Jack McNeel. Benewah Medical Center emblem

The Lake Case

“The lake was always part of our homeland. It was the center part of our existence, our sustenance, spirituality, living their life around there. Then being moved and enjoying just the southern end of the lake was a thorn in our sides. To get the lake back was a continual battle. To finally be successful and win that fight was a good story. That ended in 2001,” Allen said.

Jack McNeel. 8. The Coeur d’Alene Tribe still occupies a portion of its historical homeland with the lakes always being a central aspect of their lives.

The casino has been doing extremely well

Stensgar said, “You can’t talk about Indian country today without mentioning gaming. We wouldn’t be able to do a lot of what we’re doing today without gaming. I can’t think of a program that we don’t enhance with gaming dollars.
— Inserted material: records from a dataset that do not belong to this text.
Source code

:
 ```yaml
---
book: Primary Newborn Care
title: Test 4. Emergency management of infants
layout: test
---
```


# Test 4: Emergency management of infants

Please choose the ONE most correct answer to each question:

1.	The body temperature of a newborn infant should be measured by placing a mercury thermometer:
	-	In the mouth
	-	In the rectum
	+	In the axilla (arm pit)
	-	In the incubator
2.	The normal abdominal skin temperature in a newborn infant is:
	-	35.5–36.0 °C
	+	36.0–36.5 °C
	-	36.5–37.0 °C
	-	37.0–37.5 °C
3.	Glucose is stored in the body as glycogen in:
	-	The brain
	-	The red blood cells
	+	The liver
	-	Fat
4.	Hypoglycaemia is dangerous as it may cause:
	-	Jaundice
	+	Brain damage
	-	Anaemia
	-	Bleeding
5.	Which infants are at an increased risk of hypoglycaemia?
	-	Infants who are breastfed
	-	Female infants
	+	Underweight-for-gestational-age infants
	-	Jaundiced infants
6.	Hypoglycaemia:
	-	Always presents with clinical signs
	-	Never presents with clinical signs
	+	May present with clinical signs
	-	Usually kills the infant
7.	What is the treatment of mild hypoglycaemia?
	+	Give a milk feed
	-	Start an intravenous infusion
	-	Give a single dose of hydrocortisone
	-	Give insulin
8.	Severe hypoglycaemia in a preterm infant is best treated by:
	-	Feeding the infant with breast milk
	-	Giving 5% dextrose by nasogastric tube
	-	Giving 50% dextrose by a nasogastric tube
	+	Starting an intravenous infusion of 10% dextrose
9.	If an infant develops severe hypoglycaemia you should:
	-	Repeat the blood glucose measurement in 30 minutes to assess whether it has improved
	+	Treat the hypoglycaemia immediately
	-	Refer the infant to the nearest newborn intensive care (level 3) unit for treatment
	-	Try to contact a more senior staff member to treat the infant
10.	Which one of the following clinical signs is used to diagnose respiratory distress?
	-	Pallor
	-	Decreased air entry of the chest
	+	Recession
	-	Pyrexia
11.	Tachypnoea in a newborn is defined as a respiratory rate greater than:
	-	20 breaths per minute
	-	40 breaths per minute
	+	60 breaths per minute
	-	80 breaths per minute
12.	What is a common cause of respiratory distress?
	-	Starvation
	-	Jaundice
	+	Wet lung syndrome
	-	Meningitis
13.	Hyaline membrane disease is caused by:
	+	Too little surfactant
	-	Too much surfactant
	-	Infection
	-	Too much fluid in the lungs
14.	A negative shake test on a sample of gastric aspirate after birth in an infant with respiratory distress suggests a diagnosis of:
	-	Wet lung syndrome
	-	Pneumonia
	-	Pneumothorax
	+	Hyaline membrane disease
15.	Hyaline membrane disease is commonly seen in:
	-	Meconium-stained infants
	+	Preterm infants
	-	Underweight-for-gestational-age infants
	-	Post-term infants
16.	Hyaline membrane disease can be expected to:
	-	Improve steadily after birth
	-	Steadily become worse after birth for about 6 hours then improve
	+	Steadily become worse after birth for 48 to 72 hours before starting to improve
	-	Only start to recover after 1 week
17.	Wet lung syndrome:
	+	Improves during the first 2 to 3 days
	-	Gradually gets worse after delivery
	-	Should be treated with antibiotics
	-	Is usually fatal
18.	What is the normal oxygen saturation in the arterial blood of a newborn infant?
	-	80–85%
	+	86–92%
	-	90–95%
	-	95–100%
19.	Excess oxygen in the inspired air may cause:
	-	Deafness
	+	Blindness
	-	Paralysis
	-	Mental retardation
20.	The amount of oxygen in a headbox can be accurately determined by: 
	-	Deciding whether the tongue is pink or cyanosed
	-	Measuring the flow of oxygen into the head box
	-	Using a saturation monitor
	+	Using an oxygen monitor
I attribute that success to the people working there, the way they provide and treat our clients. Without gaming a lot of the stuff we have wouldn’t be happening without gaming.

Proud of donations

“We have a philosophy of being a good neighbor. When we do well, everyone does well and we believe this is true in business and in life,” Allan said.

In 1992 the tribe signed a gaming compact and voluntarily agreed to return at least 5 percent of its gaming revenues to education. The educational donation in 2015 will bring that total to approximately $22.5 million. “When it comes to making a difference in someone’s life, we believe there is no bigger impact than an education,” Allan said. Other donations go beyond schools to many worthwhile causes both on and off the reservation.

Impact on region

The tribe is the second largest employer in the region with 1,749 employees and impacts Idaho’s economy about $330 million annually. Chairman Allan added, “What seems like a lifetime ago, our unemployment rate was sky-high and jobs were hard to come by. We’ve worked hard to create jobs and decrease unemployment on the reservation and we’ve made significant strides in a relatively short time. Today we’re proud to be one of the largest employers in the region.”
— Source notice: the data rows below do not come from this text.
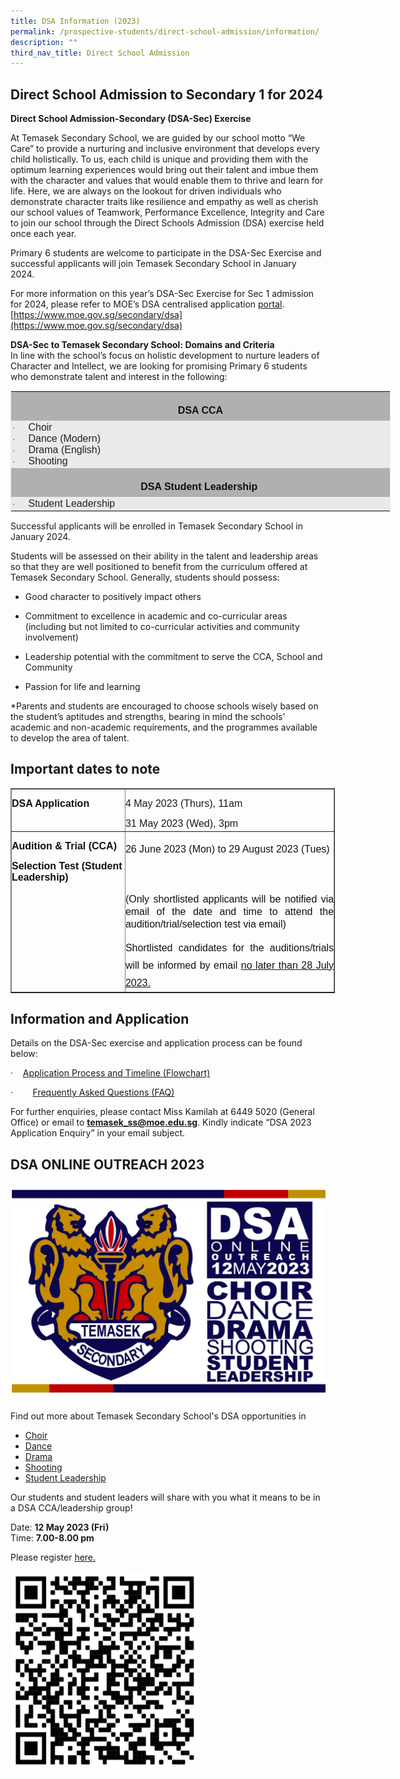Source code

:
 ```yaml
---
title: DSA Information (2023)
permalink: /prospective-students/direct-school-admission/information/
description: ""
third_nav_title: Direct School Admission
---
```

## Direct School Admission to Secondary 1 for 2024

**Direct School Admission-Secondary (DSA-Sec) Exercise**

At Temasek Secondary School, we are guided by our school motto “We Care” to provide a nurturing and inclusive environment that develops every child holistically. To us, each child is unique and providing them with the optimum learning experiences would bring out their talent and imbue them with the character and values that would enable them to thrive and learn for life. Here, we are always on the lookout for driven individuals who demonstrate character traits like resilience and empathy as well as cherish our school values of Teamwork, Performance Excellence, Integrity and Care to join our school through the Direct Schools Admission (DSA) exercise held once each year.

Primary 6 students are welcome to participate in the DSA-Sec Exercise and successful applicants will join Temasek Secondary School in January 2024.&nbsp;&nbsp;

For more information on this year’s DSA-Sec Exercise for Sec 1 admission for 2024, please refer to MOE’s DSA centralised application&nbsp;[portal](https://www.moe.gov.sg/admissions/direct-admissions/dsa-sec). [https://www.moe.gov.sg/secondary/dsa](https://www.moe.gov.sg/secondary/dsa)

**DSA-Sec to Temasek Secondary School: Domains and Criteria**&nbsp;<br>
In line with the school’s focus on holistic development to nurture leaders of Character and Intellect, we are looking for promising Primary 6 students who demonstrate talent and interest in the following:  <br>
<table style="width:456.0pt;
 mso-cellspacing:1.5pt;border:solid #EAEAEA 1.0pt;mso-border-alt:solid #EAEAEA .75pt;
 mso-yfti-tbllook:1184;mso-padding-alt:0cm 0cm 0cm 0cm" width="608" cellpadding="0" border="1" class="MsoNormalTable"><tbody><tr style="mso-yfti-irow:0;mso-yfti-firstrow:yes"><td style="width:452.25pt;border:none;background:#B0B0B0;
  padding:1.5pt 1.5pt 1.5pt 1.5pt" width="603"><p style="margin-bottom:0cm;text-align:center;
  line-height:21.0pt" align="center" class="MsoNormal"><b><span style="font-size:12.0pt;font-family:
  &quot;Arial&quot;,sans-serif;mso-fareast-font-family:&quot;Times New Roman&quot;;color:#111111" lang="EN-US">DSA CCA</span></b></p></td></tr><tr style="mso-yfti-irow:1"><td style="border:none;background:#EAEAEA;padding:1.5pt 1.5pt 1.5pt 1.5pt"><p style="margin-top:0cm;margin-right:0cm;margin-bottom:0cm;
  margin-left:18.0pt;text-indent:-18.0pt;line-height:normal;mso-list:l0 level1 lfo1;
  tab-stops:list 36.0pt" class="MsoNormal"><span style="font-size:10.0pt;mso-bidi-font-size:12.0pt;font-family:Symbol;
  mso-fareast-font-family:Symbol;mso-bidi-font-family:Symbol;color:#222222" lang="EN-US"><span style="mso-list:Ignore">·<span style="font:7.0pt &quot;Times New Roman&quot;">&nbsp;&nbsp;&nbsp;&nbsp;&nbsp;&nbsp;&nbsp;&nbsp; </span></span></span><span style="font-size:12.0pt;
  font-family:&quot;Arial&quot;,sans-serif;mso-fareast-font-family:&quot;Times New Roman&quot;;
  color:#222222" lang="EN-US">Choir</span></p><p style="margin-top:0cm;margin-right:0cm;margin-bottom:0cm;
  margin-left:18.0pt;text-indent:-18.0pt;line-height:normal;mso-list:l0 level1 lfo1;
  tab-stops:list 36.0pt" class="MsoNormal"><span style="font-size:10.0pt;mso-bidi-font-size:12.0pt;font-family:Symbol;
  mso-fareast-font-family:Symbol;mso-bidi-font-family:Symbol;color:#222222" lang="EN-US"><span style="mso-list:Ignore">·<span style="font:7.0pt &quot;Times New Roman&quot;">&nbsp;&nbsp;&nbsp;&nbsp;&nbsp;&nbsp;&nbsp;&nbsp; </span></span></span><span style="font-size:12.0pt;
  font-family:&quot;Arial&quot;,sans-serif;mso-fareast-font-family:&quot;Times New Roman&quot;;
  color:#222222" lang="EN-US">Dance (Modern)</span></p><p style="margin-top:0cm;margin-right:0cm;margin-bottom:0cm;
  margin-left:18.0pt;text-indent:-18.0pt;line-height:normal;mso-list:l0 level1 lfo1;
  tab-stops:list 36.0pt" class="MsoNormal"><span style="font-size:10.0pt;mso-bidi-font-size:12.0pt;font-family:Symbol;
  mso-fareast-font-family:Symbol;mso-bidi-font-family:Symbol;color:#222222" lang="EN-US"><span style="mso-list:Ignore">·<span style="font:7.0pt &quot;Times New Roman&quot;">&nbsp;&nbsp;&nbsp;&nbsp;&nbsp;&nbsp;&nbsp;&nbsp; </span></span></span><span style="font-size:12.0pt;
  font-family:&quot;Arial&quot;,sans-serif;mso-fareast-font-family:&quot;Times New Roman&quot;;
  color:#222222" lang="EN-US">Drama (English)</span></p><p style="margin-top:0cm;margin-right:0cm;margin-bottom:0cm;
  margin-left:18.0pt;text-indent:-18.0pt;line-height:normal;mso-list:l0 level1 lfo1;
  tab-stops:list 36.0pt" class="MsoNormal"><span style="font-size:10.0pt;mso-bidi-font-size:12.0pt;font-family:Symbol;
  mso-fareast-font-family:Symbol;mso-bidi-font-family:Symbol;color:#222222" lang="EN-US"><span style="mso-list:Ignore">·<span style="font:7.0pt &quot;Times New Roman&quot;">&nbsp;&nbsp;&nbsp;&nbsp;&nbsp;&nbsp;&nbsp;&nbsp; </span></span></span><span style="font-size:12.0pt;
  font-family:&quot;Arial&quot;,sans-serif;mso-fareast-font-family:&quot;Times New Roman&quot;;
  color:#222222" lang="EN-US">Shooting</span></p></td></tr><tr style="mso-yfti-irow:2"><td style="border:none;background:#B0B0B0;padding:1.5pt 1.5pt 1.5pt 1.5pt"><p style="margin-bottom:0cm;text-align:center;
  line-height:21.0pt" align="center" class="MsoNormal"><b><span style="font-size:12.0pt;font-family:
  &quot;Arial&quot;,sans-serif;mso-fareast-font-family:&quot;Times New Roman&quot;;color:#111111" lang="EN-US">DSA Student Leadership&nbsp;</span></b></p></td></tr><tr style="mso-yfti-irow:3;mso-yfti-lastrow:yes"><td style="border:none;background:#EAEAEA;padding:1.5pt 1.5pt 1.5pt 1.5pt"><p style="margin-top:0cm;margin-right:0cm;margin-bottom:0cm;
  margin-left:18.0pt;text-indent:-18.0pt;line-height:normal;mso-list:l1 level1 lfo2;
  tab-stops:list 36.0pt" class="MsoNormal"><span style="font-size:10.0pt;mso-bidi-font-size:12.0pt;font-family:Symbol;
  mso-fareast-font-family:Symbol;mso-bidi-font-family:Symbol;color:#222222" lang="EN-US"><span style="mso-list:Ignore">·<span style="font:7.0pt &quot;Times New Roman&quot;">&nbsp;&nbsp;&nbsp;&nbsp;&nbsp;&nbsp;&nbsp;&nbsp; </span></span></span><span style="font-size:12.0pt;
  font-family:&quot;Arial&quot;,sans-serif;mso-fareast-font-family:&quot;Times New Roman&quot;;
  color:#222222" lang="EN-US">Student Leadership&nbsp;</span></p></td></tr></tbody></table>

Successful applicants will be enrolled in Temasek Secondary School in January 2024. <br>

Students will be assessed on their ability in the talent and leadership areas so that they are well positioned to benefit from the curriculum offered at Temasek Secondary School. Generally, students should possess:

* Good character to positively impact others

* Commitment to excellence in academic and co-curricular areas (including but not limited to co-curricular activities and community involvement)

* Leadership potential with the commitment to serve the CCA, School and Community

* Passion for life and learning


\*Parents and students are encouraged to choose schools wisely based on the student’s aptitudes and strengths, bearing in mind the schools’ academic and non-academic requirements, and the programmes available to develop the area of talent.

 
## Important dates to note

<table class="MsoNormalTable" border="1" cellspacing="0" cellpadding="0" width="103%" style="width:103.0%;border-collapse:collapse;mso-yfti-tbllook:1184;mso-padding-alt:
 0cm 0cm 0cm 0cm"><tbody><tr style="mso-yfti-irow:0;mso-yfti-firstrow:yes;height:20.2pt"><td width="306" valign="top" style="width:229.7pt;padding:0cm 0cm 0cm 0cm;
  height:20.2pt"><p class="MsoNormal" style="margin-bottom:0cm;line-height:normal"><b><span style="font-size:12.0pt;font-family:&quot;Arial&quot;,sans-serif;mso-fareast-font-family:
  &quot;Times New Roman&quot;;color:#111111;mso-ansi-language:EN-SG">DSA Application</span></b><span lang="EN-US" style="font-size:12.0pt;font-family:&quot;Arial&quot;,sans-serif;mso-fareast-font-family:
  &quot;Times New Roman&quot;;color:#111111"></span></p></td><td width="583" valign="top" style="width:436.9pt;padding:0cm 0cm 0cm 0cm;
  height:20.2pt"><p class="MsoNormal" style="margin-bottom:2.0pt;line-height:normal"><span lang="EN-US" style="font-size:12.0pt;font-family:&quot;Arial&quot;,sans-serif">4 May 2023 (Thurs), 11am</span></p><p class="MsoNormal" style="margin-bottom:2.0pt;line-height:normal"><span lang="EN-US" style="font-size:12.0pt;font-family:&quot;Arial&quot;,sans-serif">31 May 2023 (Wed), 3pm</span></p></td></tr><tr style="mso-yfti-irow:1;mso-yfti-lastrow:yes;height:22.5pt"><td width="306" valign="top" style="width:229.7pt;padding:0cm 0cm 0cm 0cm;
  height:22.5pt"><p class="MsoNormal" style="margin-bottom:0cm;line-height:normal"><b><span style="font-size:12.0pt;font-family:&quot;Arial&quot;,sans-serif;mso-fareast-font-family:
  &quot;Times New Roman&quot;;color:#111111;mso-ansi-language:EN-SG">Audition &amp; Trial (CCA)</span></b><span lang="EN-US" style="font-size:12.0pt;font-family:&quot;Arial&quot;,sans-serif;
  mso-fareast-font-family:&quot;Times New Roman&quot;;color:#111111"></span></p><p class="MsoNormal" style="margin-bottom:0cm;line-height:normal"><b><span style="font-size:12.0pt;font-family:&quot;Arial&quot;,sans-serif;mso-fareast-font-family:
  &quot;Times New Roman&quot;;color:#111111;mso-ansi-language:EN-SG">Selection Test (Student Leadership)</span></b><span lang="EN-US" style="font-size:12.0pt;
  font-family:&quot;Arial&quot;,sans-serif;mso-fareast-font-family:&quot;Times New Roman&quot;;
  color:#111111"></span></p></td><td width="583" valign="top" style="width:436.9pt;padding:0cm 0cm 0cm 0cm;
  height:22.5pt"><p class="MsoNormal" style="margin-bottom:0cm;text-align:justify;line-height:
  21.0pt"><span lang="EN-US" style="font-size:12.0pt;font-family:&quot;Arial&quot;,sans-serif;
  color:#111111;background:white">26 June 2023 (Mon) to 29 August 2023 (Tues)</span><span lang="EN-US" style="font-size:12.0pt;font-family:&quot;Arial&quot;,sans-serif;mso-fareast-font-family:
  &quot;Times New Roman&quot;;color:#111111;mso-ansi-language:EN-SG"></span><span style="font-size:12.0pt;font-family:&quot;Arial&quot;,sans-serif;mso-fareast-font-family:
  &quot;Times New Roman&quot;;color:#111111;mso-ansi-language:EN-SG"></span></p><p class="MsoNormal" style="margin-bottom:0cm;text-align:justify;line-height:
  21.0pt"><span style="font-size:12.0pt;font-family:&quot;Arial&quot;,sans-serif;
  mso-fareast-font-family:&quot;Times New Roman&quot;;color:#111111;mso-ansi-language:
  EN-SG">&nbsp;</span></p><p class="MsoNormal" style="margin-bottom:0cm;text-align:justify;line-height:
  15.0pt"><span style="font-size:12.0pt;font-family:&quot;Arial&quot;,sans-serif;
  mso-fareast-font-family:&quot;Times New Roman&quot;;color:#111111;mso-ansi-language:
  EN-SG">(Only shortlisted applicants will be notified via email of the date and time to attend the audition/trial/selection test via email)</span><span lang="EN-US" style="font-size:12.0pt;font-family:&quot;Arial&quot;,sans-serif;mso-fareast-font-family:
  &quot;Times New Roman&quot;;color:#111111"></span></p><p class="MsoNormal" style="margin-bottom:0cm;text-align:justify;line-height:
  21.0pt"><span lang="EN-US" style="font-size:12.0pt;font-family:&quot;Arial&quot;,sans-serif;
  color:#111111;background:white">Shortlisted candidates for the auditions/trials will be informed by email&nbsp;<u>no later than 28 July 2023.</u></span><span lang="EN-US" style="font-size:12.0pt;font-family:&quot;Arial&quot;,sans-serif;mso-fareast-font-family:
  &quot;Times New Roman&quot;;color:#111111"></span></p></td></tr></tbody></table>

## Information and Application

Details on the DSA-Sec exercise and application process can be found below:

·&nbsp;&nbsp;&nbsp;&nbsp;[Application Process and Timeline (Flowchart)](/files/application%20process%20%20for%20%20dsa%20sec%201%20admission%202024.pdf)

·&nbsp;&nbsp;&nbsp;&nbsp;&nbsp;&nbsp;&nbsp;&nbsp;[Frequently Asked Questions (FAQ)](/files/faqs%20for%20dsa-secondary%20exercise%202023.pdf)

For further enquiries, please contact Miss Kamilah at 6449 5020 (General Office) or email to&nbsp;[**temasek\_ss@moe.edu.sg**](mailto:kamilah_zahri@moe.edu.sg).&nbsp;Kindly indicate “DSA 2023 Application Enquiry” in your email subject.


## DSA ONLINE OUTREACH 2023

![](/images/dsa%20outreach%20banner.jpeg)

Find out more about Temasek Secondary School's DSA opportunities in  

*  [Choir](https://www.temaseksec.moe.edu.sg/prospective-students/direct-school-admission/choir-dsa/)
*   [Dance](https://www.temaseksec.moe.edu.sg/prospective-students/direct-school-admission/dance-dsa/)
*   [Drama](https://www.temaseksec.moe.edu.sg/prospective-students/direct-school-admission/drama-dsa/)
*   [Shooting](https://www.temaseksec.moe.edu.sg/prospective-students/direct-school-admission/shooting-dsa/)
*   [Student Leadership](https://www.temaseksec.moe.edu.sg/prospective-students/direct-school-admission/student-leadership-dsa/)
  
Our students and student leaders will share with you what it means to be in a DSA CCA/leadership group!  
  
Date:&nbsp;**12 May 2023 (Fri)**  
Time:&nbsp;**7.00-8.00 pm**  

Please register [here.](https://tinyurl.com/2023TMS-DSA-OpenHouse-Regn)  
  
<img style="width:60%" src="/images/qr.jpg"> <br>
Jack McNeel. Benewah Wellness Center offers modern health services on the reservation.

Partnering with county to offer bus service – Citylink

Laura Stensgar, Executive Marketing Director explained, “The name signifies the purpose and beauty of the operation. It links the casino, the communities and the cities together. It’s not just a casino bus. It provides transportation for students and for people wanting to come to the casino to eat or golf or game.” This bus service, started in 2005, is free and now transports roughly 35,000 passengers a month, the majority in surrounding urban areas.

Jack McNeel. Citilink bus line operates both on the reservation and adjoining communities offering free transportation and is a joint operation between the Coeur d’Alene Tribe and Kootenai County.
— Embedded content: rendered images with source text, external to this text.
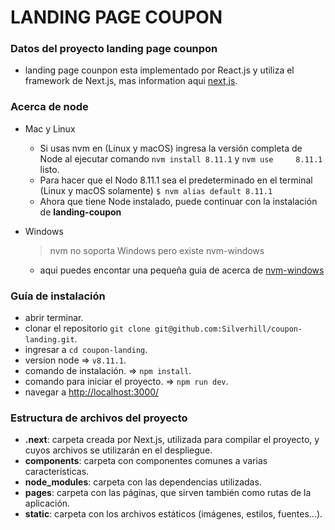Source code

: # LANDING PAGE COUPON

### Datos del proyecto landing page counpon

* landing page counpon esta implementado por React.js y utiliza el framework de Next.js, mas information aqui [next,js](https://github.com/zeit/next.js/).

### Acerca de node
* Mac y Linux
	* Si usas nvm en (Linux y macOS) ingresa la versión completa de 	Node al ejecutar 	comando `nvm install 8.11.1` y `nvm use 	8.11.1` listo.
	* Para hacer que el Nodo 8.11.1 sea el predeterminado en el 	terminal (Linux y macOS solamente) `$ nvm alias default 8.11.1`
	* Ahora que tiene Node instalado, puede continuar con la 	instalación de **landing-coupon**

* Windows
	> nvm no soporta Windows pero existe nvm-windows

	* aqui puedes encontar una pequeña guia de acerca de [nvm-windows](http://www.nodenica.com/como-instalar-nvm/)

### Guía de instalación

* abrir terminar.
* clonar el repositorio `git clone git@github.com:Silverhill/coupon-landing.git`.
* ingresar a `cd coupon-landing`.
* version node => `v8.11.1`.
* comando de instalación. => `npm install`.
* comando para iniciar el proyecto. => `npm run dev`.
* navegar a [http://localhost:3000/](http://localhost:3000/)

### Estructura de archivos del proyecto

* **.next**: carpeta creada por Next.js, utilizada para compilar el proyecto, y cuyos archivos se utilizarán en el despliegue.
* **components**: carpeta con componentes comunes a varias caracteristicas.
* **node_modules**: carpeta con las dependencias utilizadas.
* **pages**: carpeta con las páginas, que sirven también como rutas de la aplicación.
* **static**: carpeta con los archivos estáticos (imágenes, estilos, fuentes...).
One of the top golf courses in the country – Circling Raven

Laura Stensgar explained, “The list of awards goes on and on, probably 60 or 70 accolades since it opened in 2004. The ongoing thing is that it’s listed among the top 100 courses in the U.S. The tribe wanted not only a world-class championship course but something that blended with the natural surroundings and the beauty that exists so bountifully in northern Idaho, that embrace of Mother Earth which the tribe wanted along with golf. It’s also part of the Audubon National Sanctuary system.

Jack McNeel. Circling Raven golf club has received numerous regional and national accolades.

Military service and recognition by tribe

Tribal Chairman Allan was quoted about military veterans and the beautiful memorial on the reservation. “Our people have always held in highest esteem our Warrior’s Society, those men and women who have protected our homelands and ensured our freedoms. Our Veterans Memorial was built to remember the names of our warriors who have served our country.”

Jack McNeel. The Veterans Memorial on the reservation recognizes and honors tribal members who have served in wars around the world.